Would this situation be handled by intensive tutoring? Special Ed? What?
I would hope it would be tutoring. I don’t think schools have a lot of experience with this kind of thing. I have heard of cases where kids who were very sick missed a year or 2 of school but that’s a far cry from missing all school.
I would say one-on-one tutoring with a lot of care taken to teach the kids how to cope with life. Eventual integration with a classroom would be a goal, but I think it would take a few years at best.
Most school districts have special programs for kids who due to various issues never learned basic skills like learning to read. When I was in college, I was offered a job by one, which is why I know. I was offered a job tutoring kids who had dropped out of school and still needed education. I imagine a similar program would help here.
The job paid so poorly that I took something else. I still wonder who they got to do the tutoring.

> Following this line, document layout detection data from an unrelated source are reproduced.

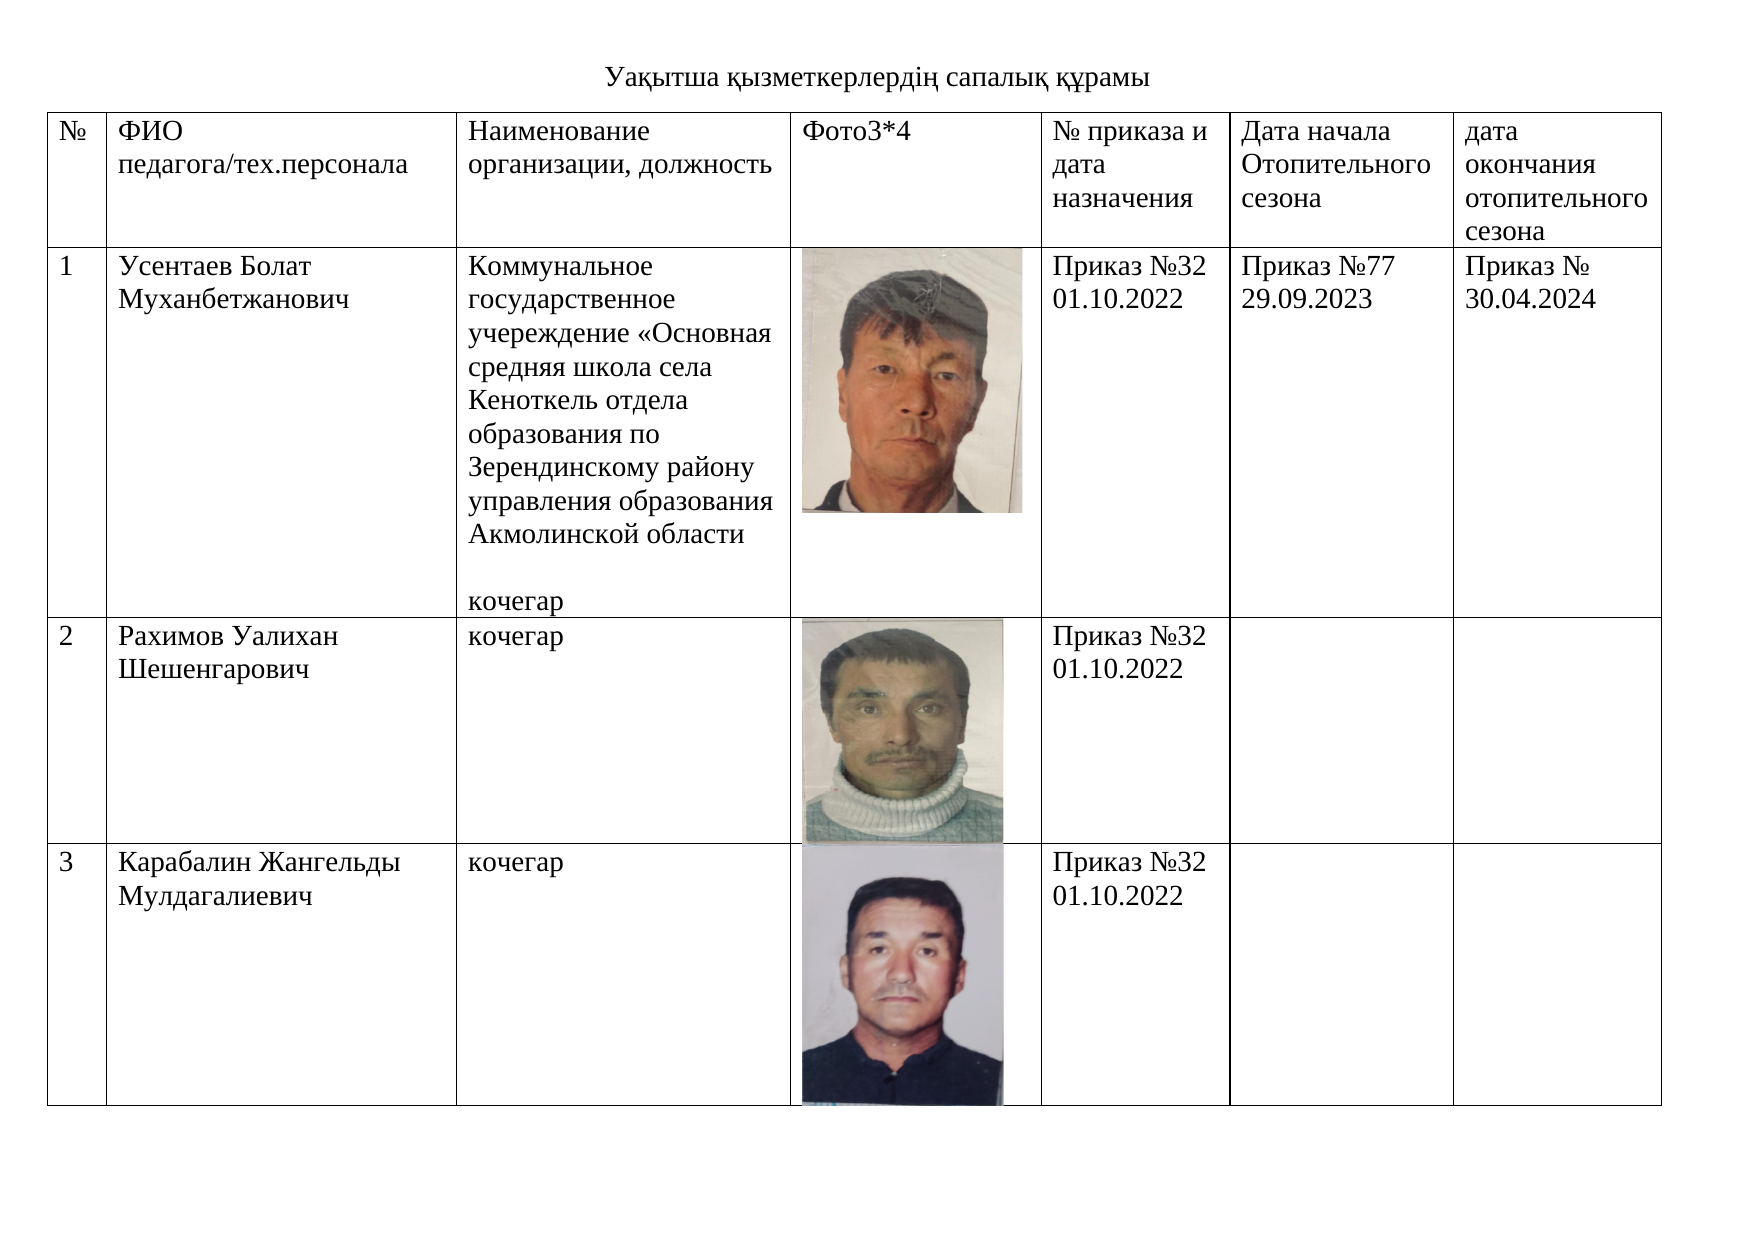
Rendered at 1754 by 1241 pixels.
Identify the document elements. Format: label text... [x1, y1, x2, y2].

table_cell Рахимов Уалихан Шешенгарович [107, 618, 456, 843]
table_cell Коммунальное государственное учереждение «Основная средняя школа села Кеноткель отдела образования по Зерендинскому району управления образования Акмолинской области кочегар [457, 248, 790, 617]
picture [802, 618, 1004, 1106]
picture [802, 248, 1023, 513]
table_cell Приказ № 30.04.2024 [1454, 248, 1661, 617]
table_cell Приказ №32 01.10.2022 [1042, 844, 1229, 1105]
table_header Наименование организации, должность [457, 113, 790, 247]
table_cell Приказ №77 29.09.2023 [1231, 248, 1453, 617]
table_cell кочегар [457, 618, 790, 843]
table_header № приказа и дата назначения [1042, 113, 1229, 247]
table_header ФИО педагога/тех.персонала [107, 113, 456, 247]
table_cell [791, 618, 802, 843]
table_header дата окончания отопительного сезона [1454, 113, 1661, 247]
table_cell [1004, 844, 1041, 1105]
table_cell Приказ №32 01.10.2022 [1042, 248, 1229, 617]
text Уақытша қызметкерлердің сапалық құрамы [118, 59, 1636, 93]
table_cell 2 [48, 618, 106, 843]
table_cell [791, 844, 802, 1105]
table_header Дата начала Отопительного сезона [1231, 113, 1453, 247]
table_cell Приказ №32 01.10.2022 [1042, 618, 1229, 843]
table_cell Карабалин Жангельды Мулдагалиевич [107, 844, 456, 1105]
table_cell 3 [48, 844, 106, 1105]
table_cell [1231, 844, 1453, 1105]
table_cell кочегар [457, 844, 790, 1105]
table_cell [791, 248, 1041, 617]
table_header Фото3*4 [791, 113, 1041, 247]
table_header № [48, 113, 106, 247]
table_cell [1454, 844, 1661, 1105]
table_cell [1004, 618, 1041, 843]
table_cell Усентаев Болат Муханбетжанович [107, 248, 456, 617]
table_cell 1 [48, 248, 106, 617]
table_cell [1231, 618, 1453, 843]
table_cell [1454, 618, 1661, 843]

The gnarl of deficits that need to be untangled for a child who has been absolutely segregated form society are far more challenging than a simple set of academic needs. Extreme deprivation causes life long problems. Interaction with others is so difficult that ordinary learning environments like classrooms are totally unwise.
A well managed program of expanding experiences, and carefully managed challenges will help. But emotional support will require gifted teachers, willing to subjugate their own desires and expectations and deal on a minute to minute basis with this child’s reality. How hard that is cannot be expressed in ordinary prose. You have to see the crushing fear in someones face over simple daily living experiences to know the depths from which this child must climb.

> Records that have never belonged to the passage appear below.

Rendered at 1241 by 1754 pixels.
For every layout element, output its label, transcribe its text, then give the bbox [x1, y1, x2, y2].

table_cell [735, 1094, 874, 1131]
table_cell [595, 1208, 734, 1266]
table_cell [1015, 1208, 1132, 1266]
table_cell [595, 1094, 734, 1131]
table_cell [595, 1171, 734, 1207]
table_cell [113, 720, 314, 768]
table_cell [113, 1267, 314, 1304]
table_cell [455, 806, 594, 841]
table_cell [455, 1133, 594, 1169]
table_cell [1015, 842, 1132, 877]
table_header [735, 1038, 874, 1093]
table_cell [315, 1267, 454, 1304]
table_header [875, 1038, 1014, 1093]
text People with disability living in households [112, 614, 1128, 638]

Of course such a program is not available without a large supply of those gifted teachers, and if they come and go as much as the special needs teaching industry currently does, it is even more difficult.
Bottom line, depending on your definition of recover, recovery is either highly unlikely, or impossible for such a victim.
Do you mind a slight hijack? What about taking care of the medical needs of those young people? Since they’ve never seen a doctor or dentist, or hardly anyone else at all, what would it be like to have a total stranger poking and prodding, possibly causing pain?
This too would take a physician/nurse/dentist with extra special skills.
Abused children, especially the very young are often heart-achingly anxious to please. It would be traumatic, but probably not difficult to gain reasonable medical examinations of such a child. It would be far better to have someone trusted be in attendance, and with close physical contact. The possibility that such a person might not be available, or not be trustworthy is evident. There is no aspect of normal living which does not involve special considerations for the traumatically deprived child.
Most ESL programs deal with this issue: there are refugees all over the country in exactly this situation, after all. We’ve had kids in my school from Bosnia to Sudan who at 15 or 18 have never stepped foot in a classroom and are illiterate in their own language. They’ve also often seen, and been part of, horrific events. Many probably have learning disabilities that we can’t begin to diagnose. What happens? They go to class, usually a class full of other kids who speak no English. Eventually they leave school–they don’t graduate, in my experience, but they do learn quite a bit of English and maybe to read. It’s less than you’d like, but the challenges they face are just tremendous.
Has it been established that the children in this case are illiterate… that their mother at least didn’t endeavor to teach them some things?